◆ Supplied data
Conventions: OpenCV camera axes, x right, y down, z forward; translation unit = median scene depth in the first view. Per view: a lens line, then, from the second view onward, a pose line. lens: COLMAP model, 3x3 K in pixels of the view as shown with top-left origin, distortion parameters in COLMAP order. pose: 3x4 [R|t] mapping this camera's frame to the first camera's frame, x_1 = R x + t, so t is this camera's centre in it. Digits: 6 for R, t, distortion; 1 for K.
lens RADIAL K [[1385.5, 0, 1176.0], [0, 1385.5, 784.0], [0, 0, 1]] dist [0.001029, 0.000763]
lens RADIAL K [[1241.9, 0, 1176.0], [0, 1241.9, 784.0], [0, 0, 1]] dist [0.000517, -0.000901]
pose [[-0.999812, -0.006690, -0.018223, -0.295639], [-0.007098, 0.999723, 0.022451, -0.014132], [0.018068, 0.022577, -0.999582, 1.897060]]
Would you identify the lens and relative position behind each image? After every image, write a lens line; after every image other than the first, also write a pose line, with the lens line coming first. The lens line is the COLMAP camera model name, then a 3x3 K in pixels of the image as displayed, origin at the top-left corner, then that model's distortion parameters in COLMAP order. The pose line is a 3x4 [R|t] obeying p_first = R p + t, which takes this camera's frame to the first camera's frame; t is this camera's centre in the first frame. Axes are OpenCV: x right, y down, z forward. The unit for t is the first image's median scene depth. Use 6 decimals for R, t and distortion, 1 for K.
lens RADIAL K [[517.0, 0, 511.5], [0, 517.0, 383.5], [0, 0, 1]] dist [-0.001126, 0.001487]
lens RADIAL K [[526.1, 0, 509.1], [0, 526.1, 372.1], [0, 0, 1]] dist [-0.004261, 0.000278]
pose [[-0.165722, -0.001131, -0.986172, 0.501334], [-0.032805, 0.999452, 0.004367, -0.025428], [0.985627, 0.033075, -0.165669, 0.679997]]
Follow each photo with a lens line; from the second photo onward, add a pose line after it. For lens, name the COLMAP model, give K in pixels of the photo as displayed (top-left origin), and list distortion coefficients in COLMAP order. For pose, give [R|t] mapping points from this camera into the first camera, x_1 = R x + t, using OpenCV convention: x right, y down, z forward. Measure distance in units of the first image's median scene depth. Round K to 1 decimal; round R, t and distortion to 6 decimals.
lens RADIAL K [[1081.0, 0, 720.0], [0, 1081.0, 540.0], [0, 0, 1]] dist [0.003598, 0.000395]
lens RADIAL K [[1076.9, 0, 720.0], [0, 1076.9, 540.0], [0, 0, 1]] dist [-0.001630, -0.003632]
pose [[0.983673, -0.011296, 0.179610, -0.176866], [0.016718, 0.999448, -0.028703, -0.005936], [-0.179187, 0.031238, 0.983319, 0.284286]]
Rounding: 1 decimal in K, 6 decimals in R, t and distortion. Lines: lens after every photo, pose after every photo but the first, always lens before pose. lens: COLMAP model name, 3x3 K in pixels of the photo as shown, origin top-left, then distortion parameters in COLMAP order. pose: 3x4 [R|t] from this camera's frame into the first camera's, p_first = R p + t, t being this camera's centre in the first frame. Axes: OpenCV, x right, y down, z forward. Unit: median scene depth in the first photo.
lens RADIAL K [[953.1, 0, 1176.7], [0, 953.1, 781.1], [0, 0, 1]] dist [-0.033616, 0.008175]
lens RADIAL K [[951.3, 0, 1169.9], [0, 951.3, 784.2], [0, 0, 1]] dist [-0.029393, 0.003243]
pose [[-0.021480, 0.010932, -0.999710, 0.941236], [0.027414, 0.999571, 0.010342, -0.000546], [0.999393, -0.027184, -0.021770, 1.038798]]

◆ What the task asks
Retype all of the records above, keeping them identical.

◆ Response to this exercise
Conventions: OpenCV camera axes, x right, y down, z forward; translation unit = median scene depth in the first view. Per view: a lens line, then, from the second view onward, a pose line. lens: COLMAP model, 3x3 K in pixels of the view as shown with top-left origin, distortion parameters in COLMAP order. pose: 3x4 [R|t] mapping this camera's frame to the first camera's frame, x_1 = R x + t, so t is this camera's centre in it. Digits: 6 for R, t, distortion; 1 for K.
lens RADIAL K [[1385.5, 0, 1176.0], [0, 1385.5, 784.0], [0, 0, 1]] dist [0.001029, 0.000763]
lens RADIAL K [[1241.9, 0, 1176.0], [0, 1241.9, 784.0], [0, 0, 1]] dist [0.000517, -0.000901]
pose [[-0.999812, -0.006690, -0.018223, -0.295639], [-0.007098, 0.999723, 0.022451, -0.014132], [0.018068, 0.022577, -0.999582, 1.897060]]
Would you identify the lens and relative position behind each image? After every image, write a lens line; after every image other than the first, also write a pose line, with the lens line coming first. The lens line is the COLMAP camera model name, then a 3x3 K in pixels of the image as displayed, origin at the top-left corner, then that model's distortion parameters in COLMAP order. The pose line is a 3x4 [R|t] obeying p_first = R p + t, which takes this camera's frame to the first camera's frame; t is this camera's centre in the first frame. Axes are OpenCV: x right, y down, z forward. The unit for t is the first image's median scene depth. Use 6 decimals for R, t and distortion, 1 for K.
lens RADIAL K [[517.0, 0, 511.5], [0, 517.0, 383.5], [0, 0, 1]] dist [-0.001126, 0.001487]
lens RADIAL K [[526.1, 0, 509.1], [0, 526.1, 372.1], [0, 0, 1]] dist [-0.004261, 0.000278]
pose [[-0.165722, -0.001131, -0.986172, 0.501334], [-0.032805, 0.999452, 0.004367, -0.025428], [0.985627, 0.033075, -0.165669, 0.679997]]
Follow each photo with a lens line; from the second photo onward, add a pose line after it. For lens, name the COLMAP model, give K in pixels of the photo as displayed (top-left origin), and list distortion coefficients in COLMAP order. For pose, give [R|t] mapping points from this camera into the first camera, x_1 = R x + t, using OpenCV convention: x right, y down, z forward. Measure distance in units of the first image's median scene depth. Round K to 1 decimal; round R, t and distortion to 6 decimals.
lens RADIAL K [[1081.0, 0, 720.0], [0, 1081.0, 540.0], [0, 0, 1]] dist [0.003598, 0.000395]
lens RADIAL K [[1076.9, 0, 720.0], [0, 1076.9, 540.0], [0, 0, 1]] dist [-0.001630, -0.003632]
pose [[0.983673, -0.011296, 0.179610, -0.176866], [0.016718, 0.999448, -0.028703, -0.005936], [-0.179187, 0.031238, 0.983319, 0.284286]]
Rounding: 1 decimal in K, 6 decimals in R, t and distortion. Lines: lens after every photo, pose after every photo but the first, always lens before pose. lens: COLMAP model name, 3x3 K in pixels of the photo as shown, origin top-left, then distortion parameters in COLMAP order. pose: 3x4 [R|t] from this camera's frame into the first camera's, p_first = R p + t, t being this camera's centre in the first frame. Axes: OpenCV, x right, y down, z forward. Unit: median scene depth in the first photo.
lens RADIAL K [[953.1, 0, 1176.7], [0, 953.1, 781.1], [0, 0, 1]] dist [-0.033616, 0.008175]
lens RADIAL K [[951.3, 0, 1169.9], [0, 951.3, 784.2], [0, 0, 1]] dist [-0.029393, 0.003243]
pose [[-0.021480, 0.010932, -0.999710, 0.941236], [0.027414, 0.999571, 0.010342, -0.000546], [0.999393, -0.027184, -0.021770, 1.038798]]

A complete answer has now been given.